Food festival in Buffalo, New York

Taste of Buffalo is the largest annual two-day food festival in the United States. The festival is centered in Downtown Buffalo, New York, along Delaware Avenue from Niagara Square by City Hall to Chippewa Street. It features numerous restaurants and food trucks from the Buffalo region and other cities in Western New York, as well as some national sponsors. The mission of the Taste of Buffalo is "to provide an affordable and enjoyable weekend festival in a socially responsible manner for families of Western New York, and to enhance the quality of life in the Niagara Frontier and promote downtown Buffalo".

==History==
The non-profit event began in 1984 and as of 2014 attracted almost 450,000 patrons annually, with more than 1,000 volunteers required to run it. The festival has raised more than $360,000 for charities, and awards five $1,000 scholarships each year to local high school students looking to pursue culinary or hospitality degrees. The 30th Annual Taste of Buffalo presented by Tops Friendly Markets took place on July 13 and 14, 2013. In 2018, the festival celebrated its 35th anniversary.
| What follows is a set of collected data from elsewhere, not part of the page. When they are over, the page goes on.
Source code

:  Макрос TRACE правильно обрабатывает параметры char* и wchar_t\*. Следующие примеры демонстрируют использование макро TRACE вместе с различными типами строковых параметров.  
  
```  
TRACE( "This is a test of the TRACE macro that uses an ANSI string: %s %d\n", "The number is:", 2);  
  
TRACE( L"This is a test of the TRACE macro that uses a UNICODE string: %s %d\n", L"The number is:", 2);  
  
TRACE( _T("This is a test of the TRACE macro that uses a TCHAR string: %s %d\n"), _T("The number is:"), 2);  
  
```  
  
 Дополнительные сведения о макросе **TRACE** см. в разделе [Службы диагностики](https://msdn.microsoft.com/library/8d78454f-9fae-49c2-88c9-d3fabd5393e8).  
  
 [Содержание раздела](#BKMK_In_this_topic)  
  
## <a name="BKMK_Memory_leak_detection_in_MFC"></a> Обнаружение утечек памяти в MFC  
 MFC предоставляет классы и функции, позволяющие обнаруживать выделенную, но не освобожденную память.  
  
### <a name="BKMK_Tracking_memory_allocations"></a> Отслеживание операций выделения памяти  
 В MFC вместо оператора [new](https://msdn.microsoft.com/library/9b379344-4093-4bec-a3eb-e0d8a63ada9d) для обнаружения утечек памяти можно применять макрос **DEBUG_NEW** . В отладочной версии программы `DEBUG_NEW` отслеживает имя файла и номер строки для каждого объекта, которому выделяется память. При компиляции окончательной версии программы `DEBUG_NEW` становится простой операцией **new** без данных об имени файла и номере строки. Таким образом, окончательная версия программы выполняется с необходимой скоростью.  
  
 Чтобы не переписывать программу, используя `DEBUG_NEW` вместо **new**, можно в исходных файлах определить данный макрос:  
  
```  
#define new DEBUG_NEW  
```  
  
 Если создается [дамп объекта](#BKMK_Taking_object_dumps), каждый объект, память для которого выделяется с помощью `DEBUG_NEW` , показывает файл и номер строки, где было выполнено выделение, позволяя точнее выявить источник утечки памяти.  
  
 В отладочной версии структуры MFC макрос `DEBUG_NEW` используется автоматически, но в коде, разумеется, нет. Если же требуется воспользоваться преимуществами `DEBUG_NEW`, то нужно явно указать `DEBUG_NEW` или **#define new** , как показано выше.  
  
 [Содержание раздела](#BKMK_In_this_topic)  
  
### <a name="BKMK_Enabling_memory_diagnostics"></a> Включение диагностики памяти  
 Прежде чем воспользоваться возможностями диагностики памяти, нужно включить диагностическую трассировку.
Due to the COVID-19 pandemic, the event went virtual in 2020. The festival returned to an in-person event in 2021.

==Events and food offerings==

During the festival, multiple stages provide musical entertainment and the Culinary Stage showcases cooking demonstrations.

In addition to over 50 local restaurants and wineries, local and national sponsors also provide samples for their products and interactive mobile displays. The majority of restaurants are from the Buffalo area, but the festival also attracts the participation of a few restaurants from nearby cities such as Rochester and Batavia.

Aside from Buffalo specialties such as beef on weck and buffalo wings, other dishes such as chicken and waffles, prime rib, hot dogs and vegetarian options are often served. International foods have also been featured in the past, such as sponge candy, chicken tikka masala, bisque, pierogies, shrimp nachos, watermelon gazpacho, Pad thai, Jamaican patties and rice pudding. A special beer was brewed and served in honor of the Taste of Buffalo's 35th anniversary.